▶ [What this task involves]:
Copy, word for word, each line of the data below from the first through the line containing "### Runtime API calling unmigrated storage", and stop there.

▶ [Excerpted data]:
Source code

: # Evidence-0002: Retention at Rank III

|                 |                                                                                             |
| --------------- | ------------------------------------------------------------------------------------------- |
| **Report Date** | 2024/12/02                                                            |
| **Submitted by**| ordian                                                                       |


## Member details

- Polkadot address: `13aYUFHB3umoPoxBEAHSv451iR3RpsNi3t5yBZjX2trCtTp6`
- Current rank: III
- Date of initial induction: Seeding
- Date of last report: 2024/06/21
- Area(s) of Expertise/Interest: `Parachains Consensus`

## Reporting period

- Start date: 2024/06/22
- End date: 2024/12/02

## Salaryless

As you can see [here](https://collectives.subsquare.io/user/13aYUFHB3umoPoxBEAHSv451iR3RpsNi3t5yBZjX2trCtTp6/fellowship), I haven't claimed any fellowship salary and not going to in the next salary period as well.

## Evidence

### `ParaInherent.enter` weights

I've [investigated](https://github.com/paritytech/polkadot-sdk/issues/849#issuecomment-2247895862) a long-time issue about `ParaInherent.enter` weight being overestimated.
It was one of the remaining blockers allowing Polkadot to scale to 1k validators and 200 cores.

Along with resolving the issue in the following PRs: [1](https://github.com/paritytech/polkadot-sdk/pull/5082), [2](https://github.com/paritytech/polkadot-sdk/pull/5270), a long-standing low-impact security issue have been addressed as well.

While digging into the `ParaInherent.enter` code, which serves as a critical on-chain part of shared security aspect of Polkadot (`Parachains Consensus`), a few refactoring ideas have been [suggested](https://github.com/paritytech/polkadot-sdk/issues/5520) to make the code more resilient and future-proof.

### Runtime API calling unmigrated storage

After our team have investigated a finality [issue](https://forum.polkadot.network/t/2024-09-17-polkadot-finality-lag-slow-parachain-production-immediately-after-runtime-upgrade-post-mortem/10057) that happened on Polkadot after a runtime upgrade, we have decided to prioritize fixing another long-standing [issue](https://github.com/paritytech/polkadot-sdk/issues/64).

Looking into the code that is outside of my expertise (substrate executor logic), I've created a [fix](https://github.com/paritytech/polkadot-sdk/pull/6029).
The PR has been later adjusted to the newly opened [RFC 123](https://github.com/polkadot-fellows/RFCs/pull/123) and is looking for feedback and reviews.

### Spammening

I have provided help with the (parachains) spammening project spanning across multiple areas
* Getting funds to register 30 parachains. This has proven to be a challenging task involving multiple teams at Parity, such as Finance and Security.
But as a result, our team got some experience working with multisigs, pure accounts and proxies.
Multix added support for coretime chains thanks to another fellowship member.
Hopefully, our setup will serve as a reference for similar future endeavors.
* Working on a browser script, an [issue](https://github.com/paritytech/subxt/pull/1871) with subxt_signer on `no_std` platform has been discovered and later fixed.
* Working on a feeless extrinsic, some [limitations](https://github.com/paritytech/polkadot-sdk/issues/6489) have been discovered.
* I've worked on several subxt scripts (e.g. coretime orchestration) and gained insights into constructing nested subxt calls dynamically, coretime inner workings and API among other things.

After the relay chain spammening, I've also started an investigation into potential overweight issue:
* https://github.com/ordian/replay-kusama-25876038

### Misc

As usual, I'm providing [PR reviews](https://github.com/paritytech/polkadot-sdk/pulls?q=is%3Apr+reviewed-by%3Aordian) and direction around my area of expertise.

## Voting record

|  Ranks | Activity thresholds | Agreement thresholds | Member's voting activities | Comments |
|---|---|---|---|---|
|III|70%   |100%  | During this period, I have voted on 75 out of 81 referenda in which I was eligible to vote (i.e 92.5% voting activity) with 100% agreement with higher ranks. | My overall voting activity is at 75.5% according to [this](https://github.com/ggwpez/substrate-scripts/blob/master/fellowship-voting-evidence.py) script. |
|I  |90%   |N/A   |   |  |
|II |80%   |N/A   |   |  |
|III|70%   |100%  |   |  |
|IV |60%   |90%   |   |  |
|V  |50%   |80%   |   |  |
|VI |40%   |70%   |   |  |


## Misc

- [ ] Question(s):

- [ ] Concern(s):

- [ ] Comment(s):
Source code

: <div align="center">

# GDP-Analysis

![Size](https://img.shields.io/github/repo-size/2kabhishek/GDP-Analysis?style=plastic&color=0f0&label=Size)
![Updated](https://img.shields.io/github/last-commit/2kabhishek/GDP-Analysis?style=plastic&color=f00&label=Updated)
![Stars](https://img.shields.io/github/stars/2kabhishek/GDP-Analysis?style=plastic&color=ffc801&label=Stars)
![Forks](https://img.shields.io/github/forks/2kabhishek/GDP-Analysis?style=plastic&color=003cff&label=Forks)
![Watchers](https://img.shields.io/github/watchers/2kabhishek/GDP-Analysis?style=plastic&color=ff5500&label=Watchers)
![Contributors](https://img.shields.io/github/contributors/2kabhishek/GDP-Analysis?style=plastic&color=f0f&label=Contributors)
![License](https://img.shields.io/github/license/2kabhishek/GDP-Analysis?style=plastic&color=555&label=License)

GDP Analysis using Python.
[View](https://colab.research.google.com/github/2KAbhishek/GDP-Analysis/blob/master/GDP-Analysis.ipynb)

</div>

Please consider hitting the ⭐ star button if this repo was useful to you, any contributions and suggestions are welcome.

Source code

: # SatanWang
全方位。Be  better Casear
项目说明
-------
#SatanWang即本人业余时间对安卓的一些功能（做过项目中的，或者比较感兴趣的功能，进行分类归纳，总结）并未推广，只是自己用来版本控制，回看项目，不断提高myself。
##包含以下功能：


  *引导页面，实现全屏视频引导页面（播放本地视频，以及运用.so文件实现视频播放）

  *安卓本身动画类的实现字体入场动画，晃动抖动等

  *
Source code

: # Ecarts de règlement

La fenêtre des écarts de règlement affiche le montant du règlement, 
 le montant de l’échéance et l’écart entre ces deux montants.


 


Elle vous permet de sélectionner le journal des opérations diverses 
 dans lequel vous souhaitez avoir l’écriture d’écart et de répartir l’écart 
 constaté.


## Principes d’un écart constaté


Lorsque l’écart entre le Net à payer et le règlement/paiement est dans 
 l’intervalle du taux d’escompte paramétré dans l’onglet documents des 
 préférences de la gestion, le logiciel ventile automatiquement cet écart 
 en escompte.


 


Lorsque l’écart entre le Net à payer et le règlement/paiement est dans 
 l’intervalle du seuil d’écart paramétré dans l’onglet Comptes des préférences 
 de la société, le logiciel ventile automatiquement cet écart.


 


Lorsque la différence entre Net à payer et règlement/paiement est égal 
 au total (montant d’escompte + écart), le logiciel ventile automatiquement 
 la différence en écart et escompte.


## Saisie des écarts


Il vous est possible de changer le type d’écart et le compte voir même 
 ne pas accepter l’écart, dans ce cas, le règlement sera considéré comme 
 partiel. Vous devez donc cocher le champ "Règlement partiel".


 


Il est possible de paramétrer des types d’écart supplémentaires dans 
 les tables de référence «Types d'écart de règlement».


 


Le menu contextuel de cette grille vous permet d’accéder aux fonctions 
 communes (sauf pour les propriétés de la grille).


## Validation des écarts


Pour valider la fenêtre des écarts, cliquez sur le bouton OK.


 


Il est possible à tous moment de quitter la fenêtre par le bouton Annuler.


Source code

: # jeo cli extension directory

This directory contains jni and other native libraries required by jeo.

▶ [Exercise answer]:
Source code

: # Evidence-0002: Retention at Rank III

|                 |                                                                                             |
| --------------- | ------------------------------------------------------------------------------------------- |
| **Report Date** | 2024/12/02                                                            |
| **Submitted by**| ordian                                                                       |


## Member details

- Polkadot address: `13aYUFHB3umoPoxBEAHSv451iR3RpsNi3t5yBZjX2trCtTp6`
- Current rank: III
- Date of initial induction: Seeding
- Date of last report: 2024/06/21
- Area(s) of Expertise/Interest: `Parachains Consensus`

## Reporting period

- Start date: 2024/06/22
- End date: 2024/12/02

## Salaryless

As you can see [here](https://collectives.subsquare.io/user/13aYUFHB3umoPoxBEAHSv451iR3RpsNi3t5yBZjX2trCtTp6/fellowship), I haven't claimed any fellowship salary and not going to in the next salary period as well.

## Evidence

### `ParaInherent.enter` weights

I've [investigated](https://github.com/paritytech/polkadot-sdk/issues/849#issuecomment-2247895862) a long-time issue about `ParaInherent.enter` weight being overestimated.
It was one of the remaining blockers allowing Polkadot to scale to 1k validators and 200 cores.

Along with resolving the issue in the following PRs: [1](https://github.com/paritytech/polkadot-sdk/pull/5082), [2](https://github.com/paritytech/polkadot-sdk/pull/5270), a long-standing low-impact security issue have been addressed as well.

While digging into the `ParaInherent.enter` code, which serves as a critical on-chain part of shared security aspect of Polkadot (`Parachains Consensus`), a few refactoring ideas have been [suggested](https://github.com/paritytech/polkadot-sdk/issues/5520) to make the code more resilient and future-proof.

### Runtime API calling unmigrated storage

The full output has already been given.